I spent several days preparing for my interview - making a list of possible questions and formulating responses. Bart drilled me on my answers, Kay (my library mentor) gave me some helpful ideas about overarching themes to concentrate on, and I prayed my brains out.
My boss arranged for me to use a conference room at work so that I could have some quiet for my phone interview, and I spent the morning anxiously waiting for the time to arrive. I wanted this job so so badly, but I didn't want to put all my hopes on it either. Oh, it was a long morning.
Plus, the idea of a phone interview was terrifying.
A few minutes before my interview time, I went to the conference room, plugged in my phone, and waited for it to ring.
The connection was fairly terrible and I had to ask them several times to repeat questions, but overall it went fairly smoothly.

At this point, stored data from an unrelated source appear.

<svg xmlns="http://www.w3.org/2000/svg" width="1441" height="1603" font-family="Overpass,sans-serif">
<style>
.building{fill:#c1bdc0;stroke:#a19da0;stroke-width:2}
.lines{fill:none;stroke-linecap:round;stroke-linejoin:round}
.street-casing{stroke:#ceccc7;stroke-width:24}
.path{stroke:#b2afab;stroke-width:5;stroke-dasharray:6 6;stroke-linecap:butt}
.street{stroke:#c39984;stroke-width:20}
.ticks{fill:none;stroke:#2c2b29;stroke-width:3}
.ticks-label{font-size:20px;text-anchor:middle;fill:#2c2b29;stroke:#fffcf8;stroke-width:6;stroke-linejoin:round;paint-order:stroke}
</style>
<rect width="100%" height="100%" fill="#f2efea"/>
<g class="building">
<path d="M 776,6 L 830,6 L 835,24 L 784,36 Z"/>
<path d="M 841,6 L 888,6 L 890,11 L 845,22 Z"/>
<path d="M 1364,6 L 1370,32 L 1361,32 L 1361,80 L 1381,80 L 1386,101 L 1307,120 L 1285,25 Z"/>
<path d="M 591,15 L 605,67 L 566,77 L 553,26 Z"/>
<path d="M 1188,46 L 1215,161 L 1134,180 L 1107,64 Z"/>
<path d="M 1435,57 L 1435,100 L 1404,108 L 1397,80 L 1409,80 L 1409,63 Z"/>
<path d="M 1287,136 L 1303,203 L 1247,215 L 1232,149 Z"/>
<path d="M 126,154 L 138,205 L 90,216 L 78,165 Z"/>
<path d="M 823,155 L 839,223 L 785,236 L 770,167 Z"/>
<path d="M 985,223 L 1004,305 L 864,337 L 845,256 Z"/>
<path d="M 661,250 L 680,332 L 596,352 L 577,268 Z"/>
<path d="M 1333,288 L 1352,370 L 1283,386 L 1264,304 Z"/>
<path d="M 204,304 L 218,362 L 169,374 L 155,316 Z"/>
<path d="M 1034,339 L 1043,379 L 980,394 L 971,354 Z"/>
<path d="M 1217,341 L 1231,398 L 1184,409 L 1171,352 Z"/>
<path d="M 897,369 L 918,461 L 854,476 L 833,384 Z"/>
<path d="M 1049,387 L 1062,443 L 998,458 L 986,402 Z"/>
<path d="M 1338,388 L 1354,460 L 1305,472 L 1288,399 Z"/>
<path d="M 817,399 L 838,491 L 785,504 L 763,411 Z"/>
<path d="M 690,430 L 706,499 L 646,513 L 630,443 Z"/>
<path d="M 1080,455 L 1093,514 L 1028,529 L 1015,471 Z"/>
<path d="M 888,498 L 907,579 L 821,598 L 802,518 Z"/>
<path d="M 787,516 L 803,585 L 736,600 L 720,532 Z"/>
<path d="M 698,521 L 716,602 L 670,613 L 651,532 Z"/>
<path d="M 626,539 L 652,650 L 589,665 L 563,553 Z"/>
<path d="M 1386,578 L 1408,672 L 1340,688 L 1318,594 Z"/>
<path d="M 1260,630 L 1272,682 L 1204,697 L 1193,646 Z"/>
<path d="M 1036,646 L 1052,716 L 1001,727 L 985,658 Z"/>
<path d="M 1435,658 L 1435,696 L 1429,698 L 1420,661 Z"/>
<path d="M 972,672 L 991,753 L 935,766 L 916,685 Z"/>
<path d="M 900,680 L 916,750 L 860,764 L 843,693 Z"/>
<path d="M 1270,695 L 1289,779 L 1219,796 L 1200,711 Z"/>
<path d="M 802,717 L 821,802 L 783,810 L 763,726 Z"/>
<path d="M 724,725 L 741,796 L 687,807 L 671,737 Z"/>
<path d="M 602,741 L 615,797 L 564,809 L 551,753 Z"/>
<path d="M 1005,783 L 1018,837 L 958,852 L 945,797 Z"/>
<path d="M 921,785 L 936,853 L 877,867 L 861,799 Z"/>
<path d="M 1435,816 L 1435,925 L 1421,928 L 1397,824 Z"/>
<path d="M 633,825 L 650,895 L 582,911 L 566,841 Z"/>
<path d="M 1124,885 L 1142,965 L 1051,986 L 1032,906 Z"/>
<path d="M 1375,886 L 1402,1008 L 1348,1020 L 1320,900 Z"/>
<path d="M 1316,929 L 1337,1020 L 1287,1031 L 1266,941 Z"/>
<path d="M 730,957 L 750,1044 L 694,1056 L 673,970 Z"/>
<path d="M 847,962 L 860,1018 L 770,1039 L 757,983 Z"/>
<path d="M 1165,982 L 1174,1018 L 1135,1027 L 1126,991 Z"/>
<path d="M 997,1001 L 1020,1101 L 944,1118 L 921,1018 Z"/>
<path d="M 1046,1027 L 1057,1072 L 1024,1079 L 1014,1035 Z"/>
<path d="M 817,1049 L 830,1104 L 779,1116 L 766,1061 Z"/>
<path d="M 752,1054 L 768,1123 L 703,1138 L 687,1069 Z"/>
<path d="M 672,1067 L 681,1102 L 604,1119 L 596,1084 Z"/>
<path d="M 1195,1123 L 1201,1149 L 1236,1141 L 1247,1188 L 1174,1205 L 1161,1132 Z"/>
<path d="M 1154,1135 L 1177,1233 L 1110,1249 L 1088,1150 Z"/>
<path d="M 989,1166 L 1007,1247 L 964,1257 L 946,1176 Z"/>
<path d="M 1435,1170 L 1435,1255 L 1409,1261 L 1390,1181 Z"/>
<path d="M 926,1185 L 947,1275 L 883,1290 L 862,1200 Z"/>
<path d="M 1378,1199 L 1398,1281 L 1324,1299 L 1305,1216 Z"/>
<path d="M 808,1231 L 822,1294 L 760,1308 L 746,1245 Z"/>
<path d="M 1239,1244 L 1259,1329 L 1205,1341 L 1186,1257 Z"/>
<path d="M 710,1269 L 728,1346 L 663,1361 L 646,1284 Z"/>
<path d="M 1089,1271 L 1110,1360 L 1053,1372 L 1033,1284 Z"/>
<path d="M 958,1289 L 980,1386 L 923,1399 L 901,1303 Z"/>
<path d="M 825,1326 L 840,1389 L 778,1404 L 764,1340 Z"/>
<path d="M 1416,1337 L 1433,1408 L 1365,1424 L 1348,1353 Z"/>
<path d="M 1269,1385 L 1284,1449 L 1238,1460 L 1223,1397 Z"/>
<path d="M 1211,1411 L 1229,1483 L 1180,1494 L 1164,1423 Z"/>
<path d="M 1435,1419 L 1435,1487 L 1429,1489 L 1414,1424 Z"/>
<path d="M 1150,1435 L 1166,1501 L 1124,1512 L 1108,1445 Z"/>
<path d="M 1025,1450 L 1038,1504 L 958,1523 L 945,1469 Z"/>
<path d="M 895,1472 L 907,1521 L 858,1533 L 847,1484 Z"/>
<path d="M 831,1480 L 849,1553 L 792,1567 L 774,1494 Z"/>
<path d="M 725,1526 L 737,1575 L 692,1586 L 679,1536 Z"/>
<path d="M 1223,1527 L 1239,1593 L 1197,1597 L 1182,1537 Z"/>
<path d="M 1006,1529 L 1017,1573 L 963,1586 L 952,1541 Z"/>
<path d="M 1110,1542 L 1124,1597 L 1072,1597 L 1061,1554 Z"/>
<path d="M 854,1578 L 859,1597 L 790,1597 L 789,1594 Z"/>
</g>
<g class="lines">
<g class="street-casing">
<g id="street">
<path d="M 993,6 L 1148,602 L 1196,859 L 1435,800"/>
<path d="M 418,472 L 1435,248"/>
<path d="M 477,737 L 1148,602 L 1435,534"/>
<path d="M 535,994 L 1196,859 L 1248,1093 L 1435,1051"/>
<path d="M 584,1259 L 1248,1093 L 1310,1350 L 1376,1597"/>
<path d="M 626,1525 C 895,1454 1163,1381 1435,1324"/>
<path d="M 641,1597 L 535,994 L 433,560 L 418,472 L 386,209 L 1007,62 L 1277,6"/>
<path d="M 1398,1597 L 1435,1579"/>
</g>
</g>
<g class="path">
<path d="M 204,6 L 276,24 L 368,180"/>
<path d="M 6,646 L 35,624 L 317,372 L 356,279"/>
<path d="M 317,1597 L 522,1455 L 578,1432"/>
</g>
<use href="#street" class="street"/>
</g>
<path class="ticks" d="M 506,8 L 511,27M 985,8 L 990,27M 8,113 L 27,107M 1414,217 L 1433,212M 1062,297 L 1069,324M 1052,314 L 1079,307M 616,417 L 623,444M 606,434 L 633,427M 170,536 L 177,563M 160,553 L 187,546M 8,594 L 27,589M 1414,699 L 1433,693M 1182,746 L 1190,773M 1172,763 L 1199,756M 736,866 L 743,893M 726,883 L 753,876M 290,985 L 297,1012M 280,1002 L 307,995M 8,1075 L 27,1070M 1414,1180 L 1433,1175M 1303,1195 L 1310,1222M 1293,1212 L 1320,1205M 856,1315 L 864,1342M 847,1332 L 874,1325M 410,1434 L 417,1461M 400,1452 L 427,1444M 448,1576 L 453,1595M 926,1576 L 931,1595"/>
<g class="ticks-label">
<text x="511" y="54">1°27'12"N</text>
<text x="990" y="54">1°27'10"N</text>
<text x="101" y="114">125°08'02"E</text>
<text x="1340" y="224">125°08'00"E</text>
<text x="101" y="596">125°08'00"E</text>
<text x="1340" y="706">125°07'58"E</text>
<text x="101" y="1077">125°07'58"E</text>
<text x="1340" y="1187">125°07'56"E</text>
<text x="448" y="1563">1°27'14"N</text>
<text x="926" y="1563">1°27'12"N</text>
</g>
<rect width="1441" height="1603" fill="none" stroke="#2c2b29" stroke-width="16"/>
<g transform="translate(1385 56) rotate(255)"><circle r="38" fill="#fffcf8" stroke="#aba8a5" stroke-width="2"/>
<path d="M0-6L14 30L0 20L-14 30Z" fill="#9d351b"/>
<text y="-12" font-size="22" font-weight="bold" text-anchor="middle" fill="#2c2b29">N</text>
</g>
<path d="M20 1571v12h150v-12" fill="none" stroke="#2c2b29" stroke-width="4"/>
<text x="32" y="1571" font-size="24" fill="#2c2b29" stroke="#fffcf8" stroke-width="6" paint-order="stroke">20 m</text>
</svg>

None of their questions were terribly unusual, and I felt prepared and professional. The interview only lasted about 20 minutes, and then they said they'd let me know.

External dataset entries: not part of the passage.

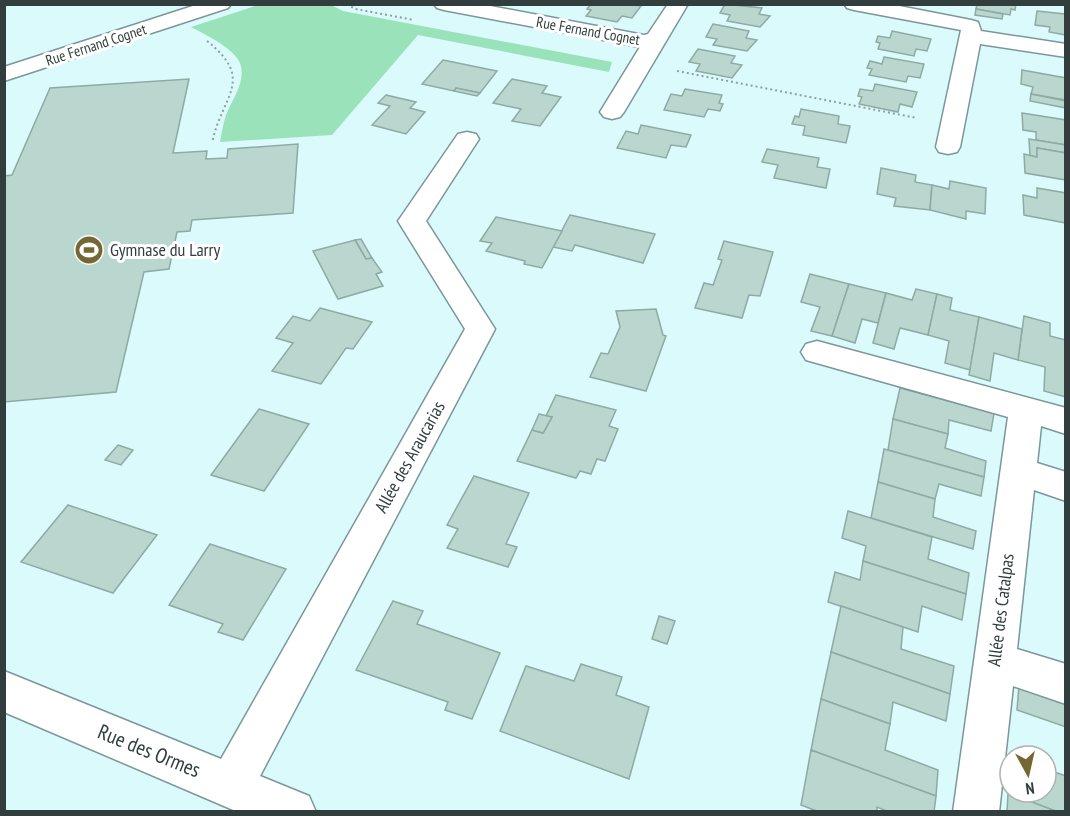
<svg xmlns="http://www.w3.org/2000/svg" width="1070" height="816" font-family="'PT Sans Narrow',sans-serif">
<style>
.green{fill:#9ae3ba}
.building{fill:#b9d6cf;stroke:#8faaa4;stroke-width:1.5}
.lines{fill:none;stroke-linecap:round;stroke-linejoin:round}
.minor-casing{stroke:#7b9799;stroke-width:3}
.path{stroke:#8ba1a2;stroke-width:2;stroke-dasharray:2 3;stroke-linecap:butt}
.minor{fill:#fff;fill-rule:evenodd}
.labels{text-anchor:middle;stroke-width:6;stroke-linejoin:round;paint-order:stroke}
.far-street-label{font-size:15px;fill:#323e3e;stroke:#fff}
.poi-label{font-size:18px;fill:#323e3e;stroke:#fff;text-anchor:start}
.street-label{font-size:18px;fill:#323e3e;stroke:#fff}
.near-street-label{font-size:21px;fill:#323e3e;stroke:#fff}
</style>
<rect width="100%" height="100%" fill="#dbfafc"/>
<path class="green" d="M258,5H331L343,11L612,62L609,72L418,35L332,135L220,142C222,133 223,123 226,115C233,98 250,76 237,58C226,44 206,35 191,27Z"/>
<g class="building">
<path d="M591,4H631L641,6L632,18L622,16L617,22L586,16L591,10L587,9Z"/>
<path d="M725,4L762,8L759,14L770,16L760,27L727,21L730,15L720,13Z"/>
<path d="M977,4H1016L1015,10L1011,9L1010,15L976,9Z"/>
<path d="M976,9L1003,14L1002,19L975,15Z"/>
<path d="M1037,11L1065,14L1066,35L1049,32L1050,27L1035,25Z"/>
<path d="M713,24L749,31L746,38L757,40L747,51L713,45L717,39L706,37Z"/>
<path d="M892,31L931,39L927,51L916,49L914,56L878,49L880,43L876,42L878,36L890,38Z"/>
<path d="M698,49L735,56L731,63L742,65L732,78L696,71L700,64L689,62Z"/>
<path d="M884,57L924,64L920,78L908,76L906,82L869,75L872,69L867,68L870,61L882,64Z"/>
<path d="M443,60L497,71L480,93L456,88L454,91L422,84Z"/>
<path d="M1022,70L1066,78V100L1031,94L1033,87L1021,84Z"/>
<path d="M189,79L173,153L207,151L206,159L227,158L228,149L298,144L293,213L192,220L190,231L177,232L169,269L144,272L116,392L4,402V176L12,175L50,88Z"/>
<path d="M512,79L547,86L542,93L561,97L540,126L512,121L521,109L493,103Z"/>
<path d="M875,84L917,92L912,107L900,104L898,112L859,104L862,97L858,96L860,89L873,91Z"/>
<path d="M456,88L480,93L477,96L454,91Z"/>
<path d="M685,89L722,95L719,103L723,104L720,111L708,109L704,117L664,110L671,94L682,96Z"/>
<path d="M1031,94L1066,101V108L1030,101Z"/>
<path d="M386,95L416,102L410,108L425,112L406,134L372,125L390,106L378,103Z"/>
<path d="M801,109L839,116L838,124L850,126L846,143L803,135L805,126L792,124L795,116L799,117Z"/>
<path d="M1022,113L1066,120V145L1036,140V132L1023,130Z"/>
<path d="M641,125L691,135L686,147L671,145L666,158L617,148L626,131L638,134Z"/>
<path d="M1029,139L1066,145V153L1037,148V157L1030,156Z"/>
<path d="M1037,148L1066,153V180L1025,173L1024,154L1037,157Z"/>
<path d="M767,149L819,158L817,167L830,169L826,188L774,178L778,165L762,162Z"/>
<path d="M881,168L916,175L915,182L932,185L930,210L894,206L896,198L877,194Z"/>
<path d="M950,181L986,188L985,214L966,211V219L930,210L932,185L949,189Z"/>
<path d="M1037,188L1066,193V223L1024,215L1023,195L1037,198Z"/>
<path d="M570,215L655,234L643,263L575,245L572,251L553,247Z"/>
<path d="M496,217L562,231L542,268L524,264L525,261L486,251L492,243L480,241Z"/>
<path d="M361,239L372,258L366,259L355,240Z"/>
<path d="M355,240L366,259L372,258L382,272L376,274L383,286L338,299L313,251Z"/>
<path d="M724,241L773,252L760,296L749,295L742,318L695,308L704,283L713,285L722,260L718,259Z"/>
<path d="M810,274L849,284L832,336L811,331L820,307L801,302Z"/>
<path d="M849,284L886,293L878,323L862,319L855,343L832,336Z"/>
<path d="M916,289L937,294L928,335L900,328L894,349L873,343L886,293L912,300Z"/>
<path d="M937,294L952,298L950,310L979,317L970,370L945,363L949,341L928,335Z"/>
<path d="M320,308L372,322L353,349L346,348L321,384L272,371L293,343L276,338L293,316L310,321Z"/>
<path d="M656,309L663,335L666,336L646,391L590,377L601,353L608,354L620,327L616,311Z"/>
<path d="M1024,316L1050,323V336L1066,340V397L1044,391L1045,367L1018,360Z"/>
<path d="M979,317L1022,329L1018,360L994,353L990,381L969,375Z"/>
<path d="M900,388L994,413L991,431L949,420L948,434L893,419Z"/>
<path d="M556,395L616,410L609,426L618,429L605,461L597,459L591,474L580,471L576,478L517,461L532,430L543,433L552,417L546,416Z"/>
<path d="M259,409L309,424L264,491L211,475Z"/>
<path d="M539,414L552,417L543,433L532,430Z"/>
<path d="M893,419L948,434L945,448L986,461L984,477L888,450Z"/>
<path d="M118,445L133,450L121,465L105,460Z"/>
<path d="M884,449L984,477L981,496L939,484L935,499L878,482Z"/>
<path d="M474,476L529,493L506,544L517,547L508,567L447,548L458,529L447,525Z"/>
<path d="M878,482L935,499L933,517L976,531L973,549L871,518Z"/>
<path d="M68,505L157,535L113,593L21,562Z"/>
<path d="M848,511L932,537L928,559L969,573L966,594L863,561L866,546L842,538Z"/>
<path d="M210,544L286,569L243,640L218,632L223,624L169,605Z"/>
<path d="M863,561L966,594L962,620L922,606L918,632L828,602L835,572L860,580Z"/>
<path d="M393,601L423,611L417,624L500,653L472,719L445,710L448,702L356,670Z"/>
<path d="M841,606L903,627L901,649L954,666L950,694L831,652Z"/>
<path d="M659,616L675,621L667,644L652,639Z"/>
<path d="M831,652L950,694L946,721L893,702L890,724L821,699Z"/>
<path d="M581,664L622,677L616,695L649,707L629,779L500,731L526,666L574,681Z"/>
<path d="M1019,685L1066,700V727L1017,710Z"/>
<path d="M821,699L890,724L885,750L938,770L936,796L811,750Z"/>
<path d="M811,750L936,796L934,812H889L877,807V812H819L801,805Z"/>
<path d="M1046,769L1066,776V812H1058L1008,793L1010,772V792H1046Z"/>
<path d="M1008,793L1058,812H1007Z"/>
</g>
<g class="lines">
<g class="minor-casing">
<g id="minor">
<path d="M199,4H231L228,8L4,81V67Z"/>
<path d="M434,4H480L644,35L648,34L668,4H688L624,112L620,117L612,119L604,117L600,112L640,47L444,10L437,8Z"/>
<path d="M844,4H889L971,20L978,22L981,31L1066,44V57L980,44L960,147L957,152L948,154L939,152L936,147L961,30L854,10L847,8Z"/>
<path d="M467,132L476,134L479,139L426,221L495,329L260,776L309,796L316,812H238L4,712V671L221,759L465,329L398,221L458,134Z"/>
<path d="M817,341L1066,408V434L1041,426L1037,463L1066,472V501L1034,490L1017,649L1066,664V704L1013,686L999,812H953L1008,417L806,360L801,352L806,344Z"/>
</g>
</g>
<g class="path">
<path d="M347,4L355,9L414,20"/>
<path d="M207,41C256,80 222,95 212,143"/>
<path d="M677,71L917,118"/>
</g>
<use href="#minor" class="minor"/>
</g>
<defs>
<g id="stadium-disc" transform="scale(1.5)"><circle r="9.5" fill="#746734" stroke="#fff"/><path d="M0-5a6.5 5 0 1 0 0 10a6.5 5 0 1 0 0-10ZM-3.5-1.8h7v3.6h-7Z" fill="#fff"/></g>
</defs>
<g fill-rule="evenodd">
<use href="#stadium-disc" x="89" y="250"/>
</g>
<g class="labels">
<g class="far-street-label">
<text transform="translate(588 31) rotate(10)" y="5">Rue Fernand Cognet</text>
<text transform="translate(96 45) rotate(-18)" y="5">Rue Fernand Cognet</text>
</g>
<g class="poi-label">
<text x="110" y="256">Gymnase du Larry</text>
</g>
<g class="street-label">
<text transform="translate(410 457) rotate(-61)" y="6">Allée des Araucarias</text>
<text transform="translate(1001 610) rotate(-83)" y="6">Allée des Catalpas</text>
</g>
<g class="near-street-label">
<text transform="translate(149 751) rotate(22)" y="7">Rue des Ormes</text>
</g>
</g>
<rect width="1070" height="816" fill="none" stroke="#323e3e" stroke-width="12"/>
<g transform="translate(1028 774) rotate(172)"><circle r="28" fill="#ffffff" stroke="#adb2b2" stroke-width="1.5"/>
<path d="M0-4.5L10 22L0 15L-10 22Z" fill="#746734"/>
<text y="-9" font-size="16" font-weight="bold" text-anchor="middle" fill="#323e3e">N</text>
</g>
</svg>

Within an hour or so, I received an email from the outgoing librarian saying she thought they'd make a decision quickly and that the two of us who had interviewed (one in person and me by phone) had both been impressive.
And then, just shortly afterward, the principal called and offered me the job. I clearly remember standing in my cubicle at work, writing down the details, and feeling like this was all so surreal. I had gotten into the masters program of my choice and now I had my dream job.
I remember walking around the corner and seeing the school in person for the first time, looking through the bookshelves, meeting the principals, and aides, and teachers, pacing the room before the very first class arrived on the first day of school, driving back and forth from home to school day after day.
All of this went through my head yesterday as I finished inventory at the libraries, cleaned off my desks, locked up the TVs, and unplugged the computers.
So many pieces had to fall into place for this all to work out, and it did. And now the year is over.
I won't be going back in the fall - I turned in my official resignation last week to the district office, and someone else will apply and interview and be offered the job. Someone else will walk into the tiny, cramped little office and sit at that desk and marvel at having a library job of their very own. They'll envision a year worth of lesson plans, and have classes they love and classes they dread a little bit, and days where they feel like the best librarian ever and days where they feel like it's all just such a waste and no one is paying any attention at all.
Someone else will discover the back parking lot and love the teachers at the schools and hate bus duty on cold January mornings when the wind is blowing off the ocean front.
That someone won't be me, though, because I'll be home with my baby.
I went back and forth about what to do; did I want to stay home? Did I want to give up my dream job? Was it a waste to have put in all the effort of this year and not get to see it pay off in bigger ways next year?
I've wanted to be a librarian for most of my life, and the last three years have been actively dedicated to children's librarianship. My life this last year has revolved around my job, my curriculum, my books, and my students.
And the payback has been enormous; these two schools are filled with students that are smart and funny and light up the library when they come in, eager to ask about my day or new books or lessons. The teachers have floored me with their enthusiasm and dedication and ingenuity. The other librarians in the district have become dear friends. I have spent my working hours surrounded by books and people who love books and children who want to love books.
A year ago, I couldn't fathom that not only did such an environment exist, but that I'd get to work there.
Those are hard things to walk away from. It's not a snap decision to hold lifelong dreams in your hands and then give those up for an unknown future. But in the end, even more than I wanted this job last spring, I want to be home for my baby.